■ **TEXT PASSAGE**:
# # #
Sunday, March 2, 2014

Headline Places - Kiev Riot Turns Deadly

Location: Kiev, Ukraine

Kiev had captured tourists' attention as a cultural and scientific centre of Eastern Europe, but recent events had captured the world's attention - in a negative light. Three months of protest recently turned ugly as shots were fired upon, leaving as much as 82 people killed and the capital city of Ukraine, especially Independence Square, the site where most of the protests had been held, devastated. With the embattled Ukrainian President, Viktor Yanukovich fleeing the capital, and the parliament declaring him constitutionally unable to perform his duties (Feb 22, 2014) and setting an early election on May 25, Kiev may see a positive turn of events. Unfortunately that is not to be the case as masked gunmen tried to overtake key buildings in Crimea and Russia flexing its military muscle for a possible intervention.

Question: Where is Kiev in Ukraine?

One of the most powerful and viral image submitted to Imgur - a composition of the beauty of Independence Square before and its devastation after the riots (image taken from Reddit).

Ukraine was once part of the global power of USSR before declaring its independence in 1991, with its free election held in the same year. Kiev, its current capital, was historically one of Ukraine's most important cities yet it wasn't the republic's first capital. The nation was not formed under peaceful conditions, with civil war marring the west and east of the republic. When it emerged from the ashes of that conflict, Kharkiv, instead of Kiev, was the capital. This lasted only from 1919 to 1934, and the Ukrainian government decided to shift the seat of power from the eastern capital to the central city of Kiev, thus establishing the latter as a capital city until today.
# # #
■ **MATERIAL SHOWN**:
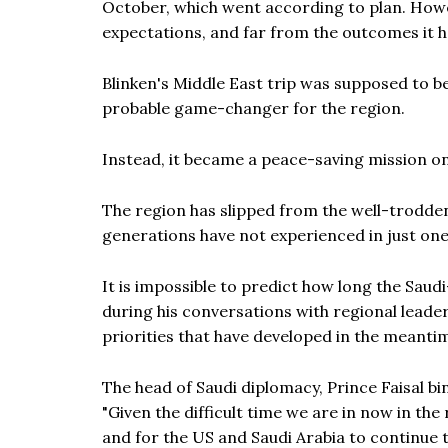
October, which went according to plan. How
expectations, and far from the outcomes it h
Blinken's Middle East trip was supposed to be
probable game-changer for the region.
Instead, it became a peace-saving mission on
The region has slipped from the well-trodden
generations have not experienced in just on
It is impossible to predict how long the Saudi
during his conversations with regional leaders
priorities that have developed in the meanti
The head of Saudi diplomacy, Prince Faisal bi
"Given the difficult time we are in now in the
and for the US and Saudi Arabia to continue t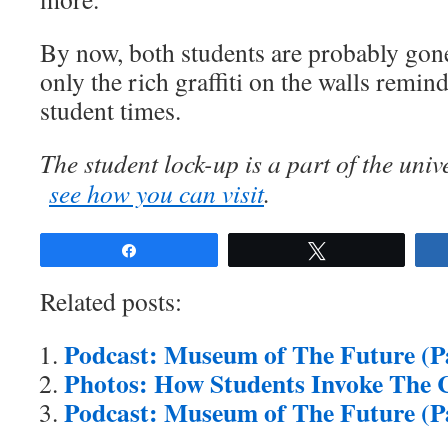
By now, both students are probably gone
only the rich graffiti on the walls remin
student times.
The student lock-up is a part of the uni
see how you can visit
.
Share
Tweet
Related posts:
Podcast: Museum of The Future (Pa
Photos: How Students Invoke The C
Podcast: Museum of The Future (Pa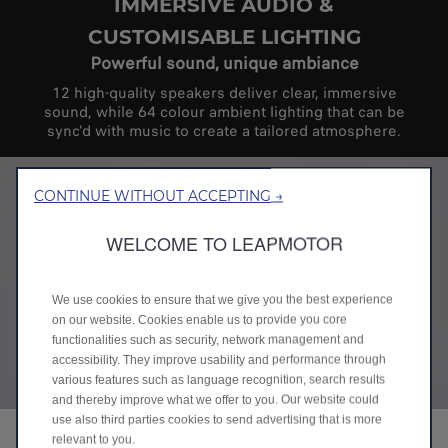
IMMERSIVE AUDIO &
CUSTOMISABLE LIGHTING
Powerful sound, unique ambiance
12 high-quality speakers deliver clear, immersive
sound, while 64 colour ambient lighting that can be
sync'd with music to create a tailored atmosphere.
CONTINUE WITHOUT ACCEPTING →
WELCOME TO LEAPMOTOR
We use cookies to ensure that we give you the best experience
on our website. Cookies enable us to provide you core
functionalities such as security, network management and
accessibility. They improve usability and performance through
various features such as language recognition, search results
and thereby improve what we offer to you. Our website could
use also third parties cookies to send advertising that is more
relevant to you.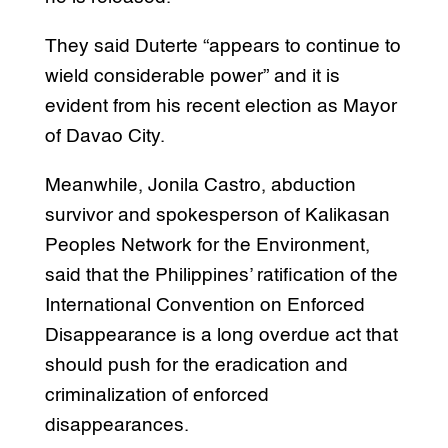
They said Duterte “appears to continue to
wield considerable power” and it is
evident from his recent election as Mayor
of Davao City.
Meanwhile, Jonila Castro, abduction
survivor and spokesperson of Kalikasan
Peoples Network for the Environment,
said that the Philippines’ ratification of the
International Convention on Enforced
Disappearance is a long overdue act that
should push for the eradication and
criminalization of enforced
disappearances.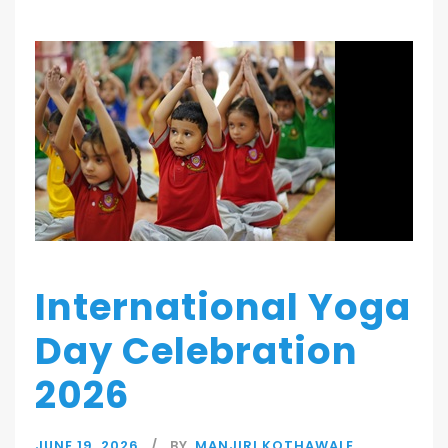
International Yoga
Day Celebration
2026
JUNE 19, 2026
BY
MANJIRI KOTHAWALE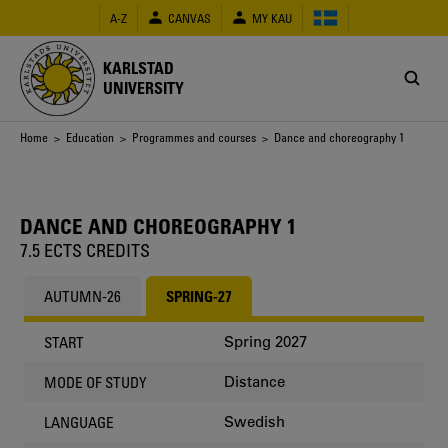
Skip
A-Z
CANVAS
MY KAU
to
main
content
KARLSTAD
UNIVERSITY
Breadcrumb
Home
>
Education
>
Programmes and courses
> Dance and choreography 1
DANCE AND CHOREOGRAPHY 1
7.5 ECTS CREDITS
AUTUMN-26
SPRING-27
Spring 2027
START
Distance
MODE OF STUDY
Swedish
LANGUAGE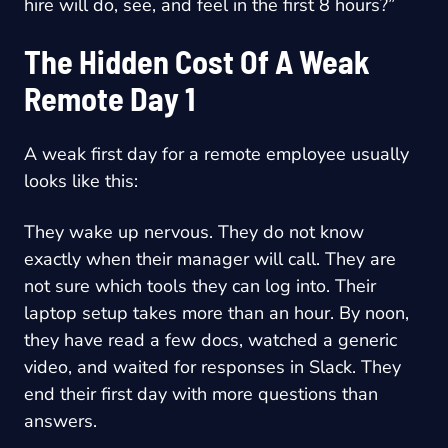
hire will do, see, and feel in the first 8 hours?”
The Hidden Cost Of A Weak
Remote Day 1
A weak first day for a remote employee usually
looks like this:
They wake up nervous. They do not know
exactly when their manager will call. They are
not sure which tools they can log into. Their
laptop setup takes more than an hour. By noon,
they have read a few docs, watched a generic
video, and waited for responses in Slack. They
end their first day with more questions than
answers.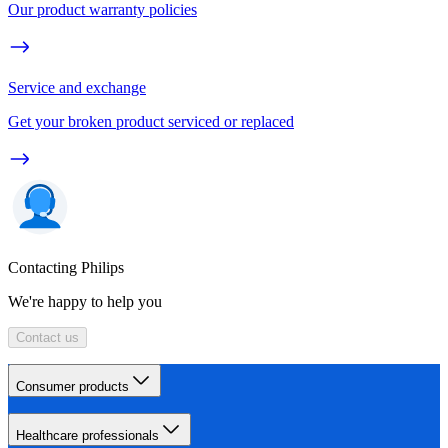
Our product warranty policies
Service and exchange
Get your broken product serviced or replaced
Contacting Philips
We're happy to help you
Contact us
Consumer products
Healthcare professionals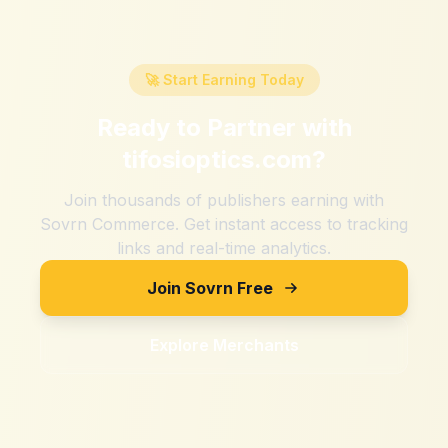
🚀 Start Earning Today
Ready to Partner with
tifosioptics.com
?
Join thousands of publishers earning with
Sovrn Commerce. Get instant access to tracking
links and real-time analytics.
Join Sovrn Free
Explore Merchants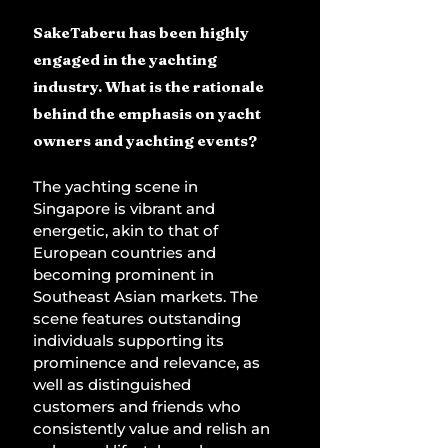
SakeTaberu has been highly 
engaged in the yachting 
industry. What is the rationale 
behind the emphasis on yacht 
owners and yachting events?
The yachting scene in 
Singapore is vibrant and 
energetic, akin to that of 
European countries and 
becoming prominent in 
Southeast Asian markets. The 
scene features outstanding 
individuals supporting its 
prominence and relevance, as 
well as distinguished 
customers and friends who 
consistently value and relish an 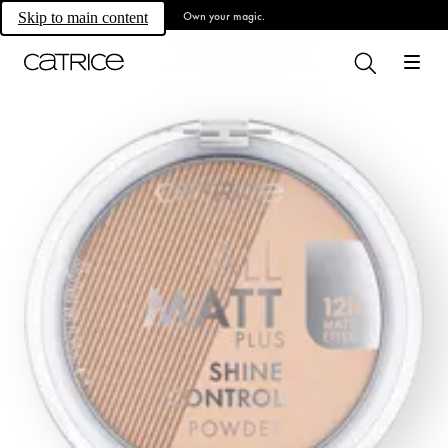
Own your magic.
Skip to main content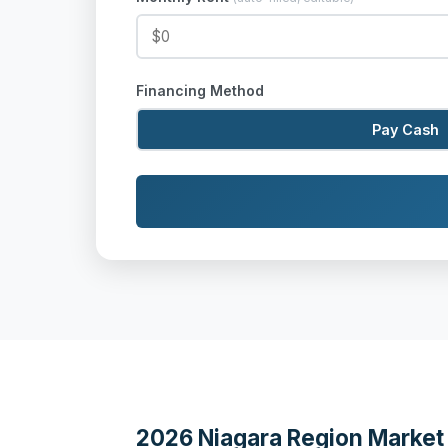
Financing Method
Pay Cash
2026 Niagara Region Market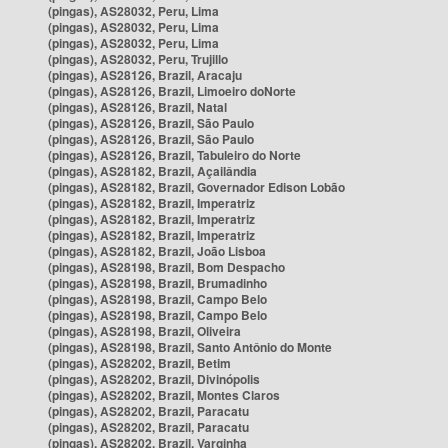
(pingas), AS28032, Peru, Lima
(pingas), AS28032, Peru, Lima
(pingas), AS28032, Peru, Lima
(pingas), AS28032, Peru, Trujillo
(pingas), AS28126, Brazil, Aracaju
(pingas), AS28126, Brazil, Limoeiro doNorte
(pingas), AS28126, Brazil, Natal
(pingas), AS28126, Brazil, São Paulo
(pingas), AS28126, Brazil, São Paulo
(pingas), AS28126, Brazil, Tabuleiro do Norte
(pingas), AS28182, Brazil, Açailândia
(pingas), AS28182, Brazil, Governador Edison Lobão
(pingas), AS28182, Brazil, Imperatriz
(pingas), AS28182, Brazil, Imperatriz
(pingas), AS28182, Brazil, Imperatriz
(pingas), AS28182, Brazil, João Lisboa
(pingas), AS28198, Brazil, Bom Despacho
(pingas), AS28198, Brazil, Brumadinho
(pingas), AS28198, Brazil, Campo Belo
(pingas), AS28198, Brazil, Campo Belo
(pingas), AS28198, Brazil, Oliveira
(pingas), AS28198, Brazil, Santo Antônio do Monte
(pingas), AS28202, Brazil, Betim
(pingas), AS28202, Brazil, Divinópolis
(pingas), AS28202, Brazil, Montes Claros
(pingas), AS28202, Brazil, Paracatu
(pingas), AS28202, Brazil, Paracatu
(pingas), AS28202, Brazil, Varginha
# # #
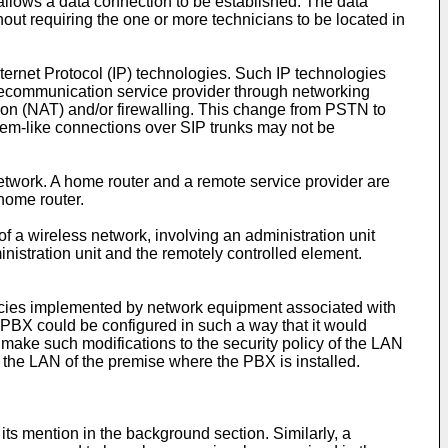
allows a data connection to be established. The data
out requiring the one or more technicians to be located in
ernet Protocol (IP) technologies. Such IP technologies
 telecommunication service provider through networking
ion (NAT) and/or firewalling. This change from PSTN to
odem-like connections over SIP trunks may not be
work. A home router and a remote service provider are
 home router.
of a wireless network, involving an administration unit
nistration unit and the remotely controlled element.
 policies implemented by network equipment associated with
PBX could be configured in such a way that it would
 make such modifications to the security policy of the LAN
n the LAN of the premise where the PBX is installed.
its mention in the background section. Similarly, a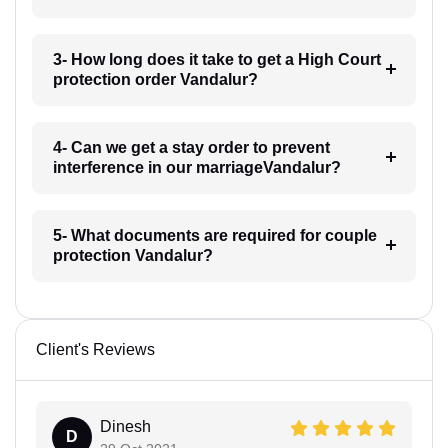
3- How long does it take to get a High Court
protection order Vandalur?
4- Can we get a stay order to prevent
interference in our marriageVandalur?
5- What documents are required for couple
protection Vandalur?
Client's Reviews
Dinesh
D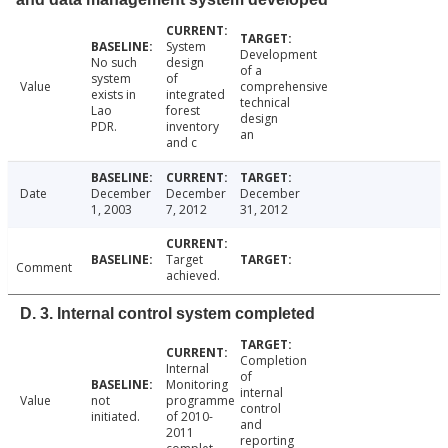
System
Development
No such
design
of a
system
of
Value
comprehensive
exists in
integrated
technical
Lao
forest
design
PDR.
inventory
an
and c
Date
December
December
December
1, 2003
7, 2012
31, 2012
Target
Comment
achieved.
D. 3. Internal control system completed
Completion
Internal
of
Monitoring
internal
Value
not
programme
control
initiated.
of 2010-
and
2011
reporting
# # #
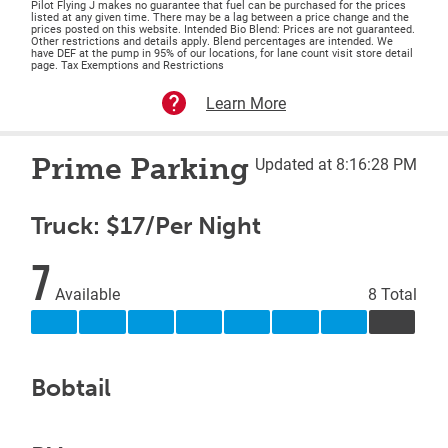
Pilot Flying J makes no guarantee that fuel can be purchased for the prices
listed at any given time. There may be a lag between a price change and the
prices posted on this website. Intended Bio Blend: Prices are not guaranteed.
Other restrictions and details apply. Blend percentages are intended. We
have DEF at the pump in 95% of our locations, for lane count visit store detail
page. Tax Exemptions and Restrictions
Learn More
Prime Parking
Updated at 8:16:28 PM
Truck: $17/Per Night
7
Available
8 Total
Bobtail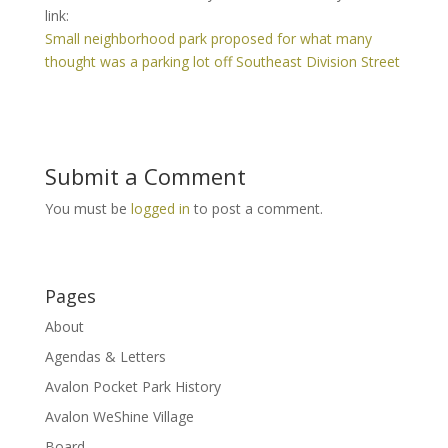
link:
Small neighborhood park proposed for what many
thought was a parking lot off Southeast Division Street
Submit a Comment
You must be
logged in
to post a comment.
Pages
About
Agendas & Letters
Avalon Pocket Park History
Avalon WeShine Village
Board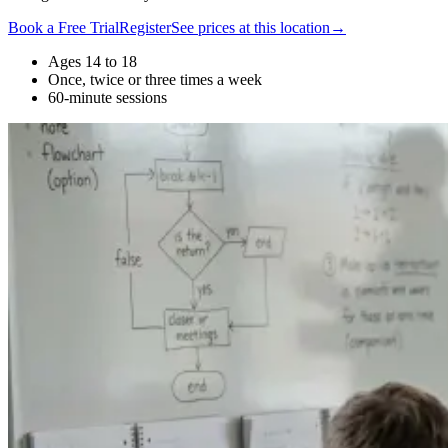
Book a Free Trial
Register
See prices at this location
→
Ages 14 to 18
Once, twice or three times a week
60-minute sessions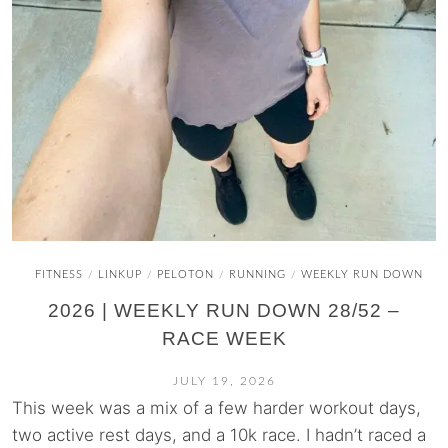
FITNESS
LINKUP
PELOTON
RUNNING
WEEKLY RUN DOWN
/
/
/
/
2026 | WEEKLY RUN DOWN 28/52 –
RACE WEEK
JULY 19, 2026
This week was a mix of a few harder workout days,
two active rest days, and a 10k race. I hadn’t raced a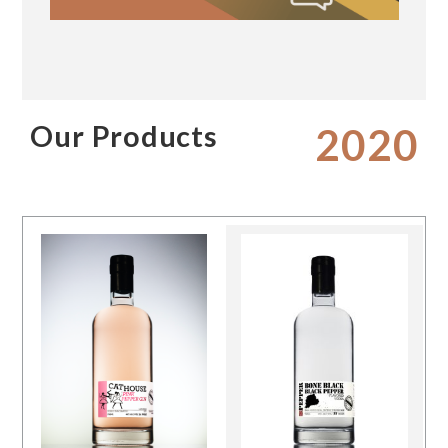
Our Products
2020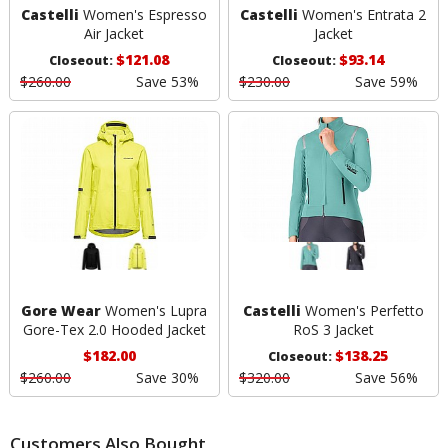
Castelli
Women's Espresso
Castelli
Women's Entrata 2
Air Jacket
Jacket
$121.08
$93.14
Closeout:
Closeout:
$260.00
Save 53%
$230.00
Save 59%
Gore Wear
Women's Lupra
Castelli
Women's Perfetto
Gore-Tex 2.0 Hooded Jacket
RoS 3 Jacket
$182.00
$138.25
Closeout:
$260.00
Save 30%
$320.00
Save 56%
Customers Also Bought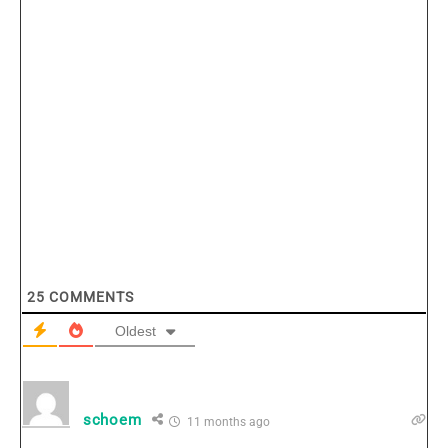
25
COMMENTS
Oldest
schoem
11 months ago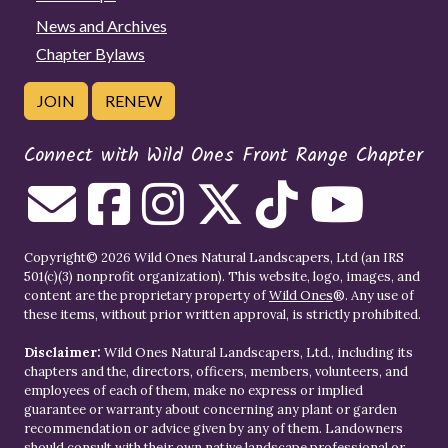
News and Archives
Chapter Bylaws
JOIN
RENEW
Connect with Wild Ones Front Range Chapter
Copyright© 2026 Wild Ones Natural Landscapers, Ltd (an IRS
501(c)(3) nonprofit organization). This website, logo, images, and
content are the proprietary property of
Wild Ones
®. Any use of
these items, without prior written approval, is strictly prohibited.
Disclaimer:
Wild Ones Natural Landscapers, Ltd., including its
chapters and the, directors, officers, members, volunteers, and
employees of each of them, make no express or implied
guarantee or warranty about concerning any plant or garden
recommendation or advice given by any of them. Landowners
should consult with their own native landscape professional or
# # #
■ **REQUIRED WORK**: Copy the article on the Kiev riot from the words "Location: Kiev, Ukraine" through "Kiev in Ukraine?", swapping "parliament" for "legislature" wherever it appears. The records are unrelated to the article on the Kiev riot.

■ **TASK ANSWER**:
Location: Kiev, Ukraine

Kiev had captured tourists' attention as a cultural and scientific centre of Eastern Europe, but recent events had captured the world's attention - in a negative light. Three months of protest recently turned ugly as shots were fired upon, leaving as much as 82 people killed and the capital city of Ukraine, especially Independence Square, the site where most of the protests had been held, devastated. With the embattled Ukrainian President, Viktor Yanukovich fleeing the capital, and the legislature declaring him constitutionally unable to perform his duties (Feb 22, 2014) and setting an early election on May 25, Kiev may see a positive turn of events. Unfortunately that is not to be the case as masked gunmen tried to overtake key buildings in Crimea and Russia flexing its military muscle for a possible intervention.

Question: Where is Kiev in Ukraine?